CP is an alkylating agent widely used to treat various types of malignant and non-malignant disorders.[7] The use of CP has limitations as it causes damage to the normal tissues and disrupts various biological and physiological processes.[8] CP has been reported to increase lipid peroxidation by increasing the oxidative stress.[9] The results obtained in the present study clearly demonstrate the effect of CP on lipid peroxidation and also validate the 1-methyl-2-phenylindole method for the estimation of lipid peroxidation. According to the National Toxicological Program's guidelines for development and validation of alternative models, it is necessary to obtain reliable and sensitive results. For traditional toxicological studies, a shift has taken place from the use of mammalian models to alternative models.[10] Drosophila as a model in toxicological evaluations is time- and cost-effective in comparison to rodents. The European Centre for the Validation of Alternative Methods (EVCAM) has recommended the use of Drosophila as an alternative model for scientific studies.[11] The CP is converted into 4-hydroxycyclophosphamide by mixed function of oxidase enzymes in liver. Hydroxycyclophosphamide exists in equilibrium with its tautomer, aldophosphoramide. The major portion of the aldophosphoramide is oxidized by the enzyme aldehyde dehydrogenase (ALDH) to carboxyphosphoramide, but the minor portion is converted into phosphoramide mustard and acrolein.[18] The toxic effects has been attributed to the phosphoramide mustard which forms DNA crosslinks.[8] However, in one report, the depletion of glutathione has been suggested for the enhancement in lipid peroxidation by CP in rats.[12] Our earlier studies in transgenic D. melanogaster (hsp70-lacZ) Bg third instar larvae suggest the cytotoxic effects.[1314] More damage was observed in the midgut tissue of the larvae which has high microsomal oxidase activity.[15] Therefore, it seems that the metabolites of CP are responsible for the enhancement of lipid peroxidation.
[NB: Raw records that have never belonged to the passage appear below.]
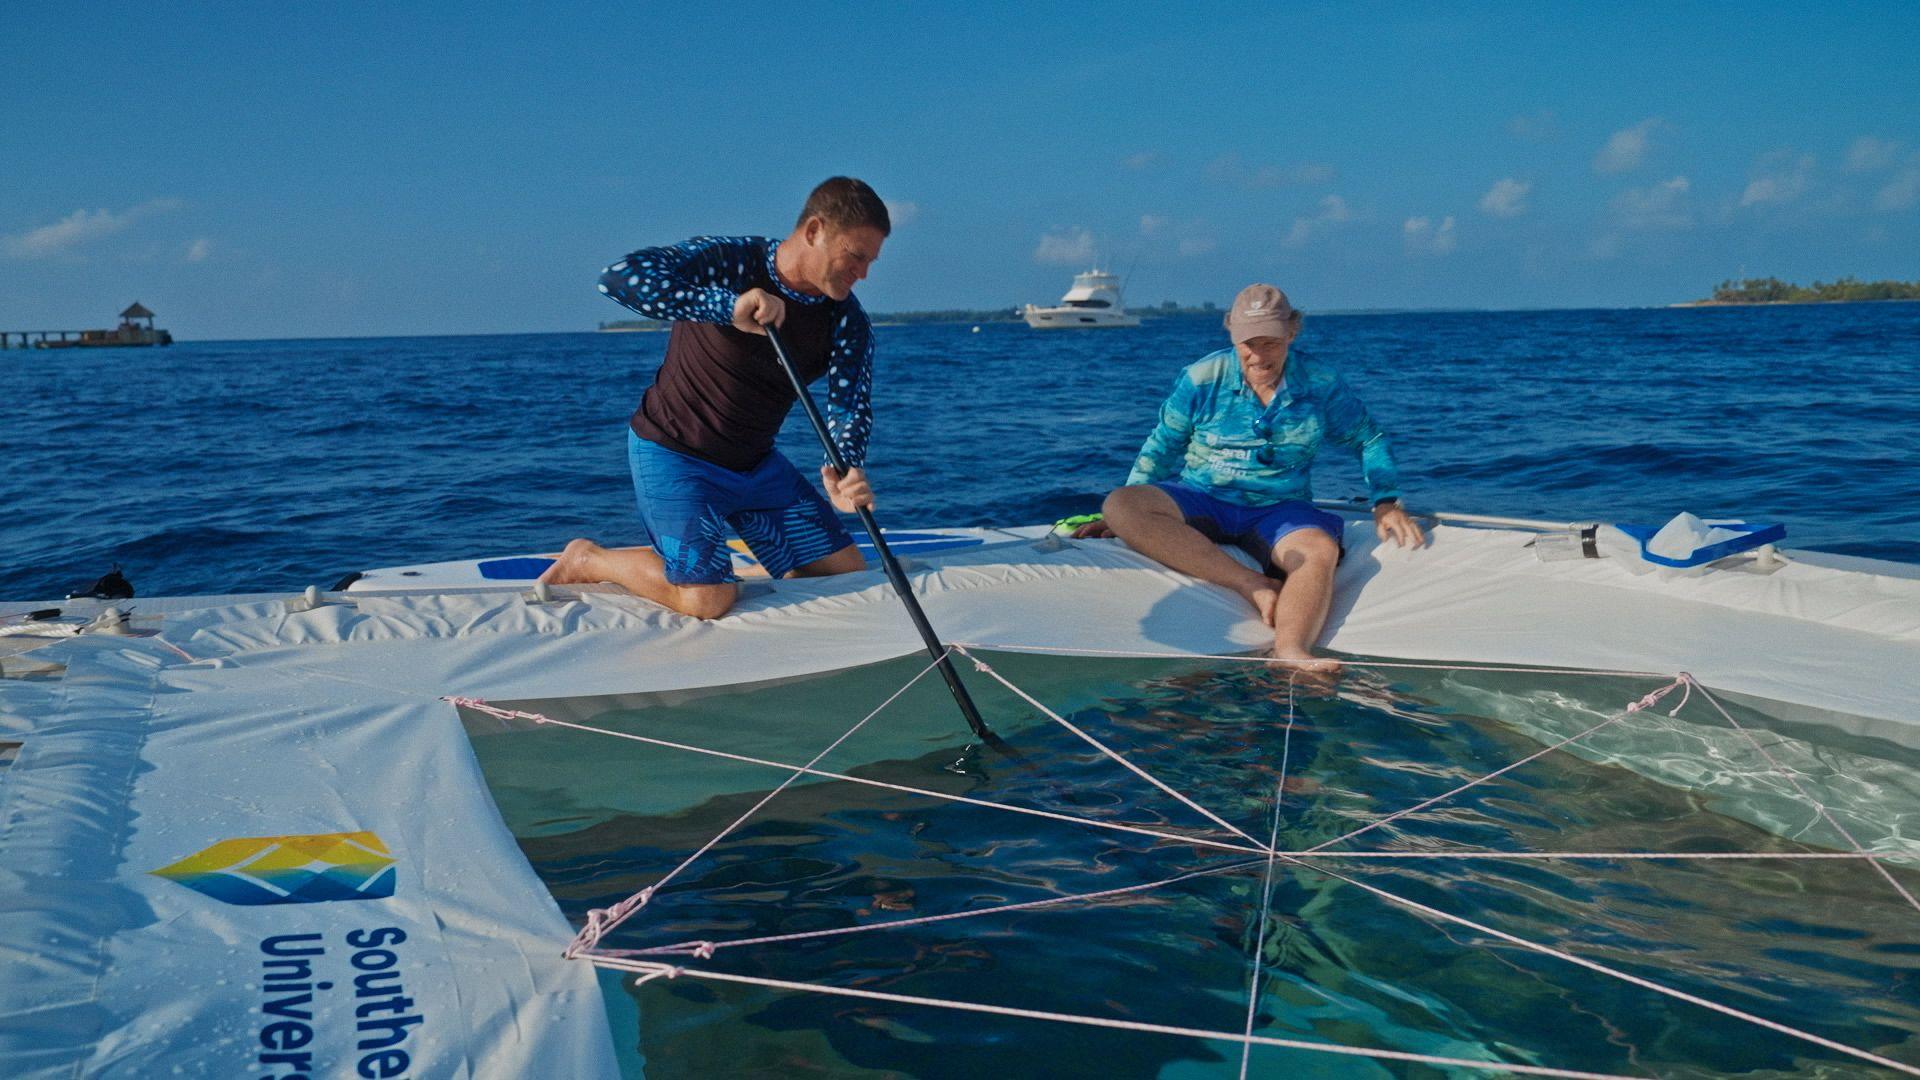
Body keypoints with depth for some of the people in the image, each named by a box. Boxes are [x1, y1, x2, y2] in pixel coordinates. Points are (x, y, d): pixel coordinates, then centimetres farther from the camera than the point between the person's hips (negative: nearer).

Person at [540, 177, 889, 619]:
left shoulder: (848, 322, -6)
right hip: (673, 455, -6)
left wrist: (846, 471, -37)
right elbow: (620, 276, -35)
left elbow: (850, 407, -14)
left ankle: (743, 569, 25)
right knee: (707, 600, -18)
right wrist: (728, 306, -46)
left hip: (757, 464, 6)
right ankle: (588, 560, 7)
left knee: (850, 574, 4)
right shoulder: (727, 260, -22)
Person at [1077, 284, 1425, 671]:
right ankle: (1253, 584, -37)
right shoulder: (1201, 379, -1)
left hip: (1279, 510, 0)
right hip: (1200, 501, 0)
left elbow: (1369, 439, 15)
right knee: (1120, 505, -31)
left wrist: (1386, 502, 2)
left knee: (1320, 550, -36)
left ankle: (1289, 651, -62)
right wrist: (1128, 518, 4)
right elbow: (1162, 449, 9)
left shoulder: (1322, 385, 2)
The results suggest that this assay is specific for the measurement of MDA in the presence of hydrochloric acid[5] and is recommended for the estimation of lipid peroxidation in the third instar larvae of transgenic D. melanogaster (hsp70-lacZ) Bg.

CONCLUSION

1-methyl-2-phenylindole method for the estimation of lipid peroxidation was found to be precise, accurate, and linear. Satisfactory results were obtained from this method. The most interesting feature of this method is its specificity for the measurement of MDA. The method is recommended for the estimation of lipid peroxidation in the third instar larvae of transgenic D. melanogaster (hsp70-lacZ) Bg.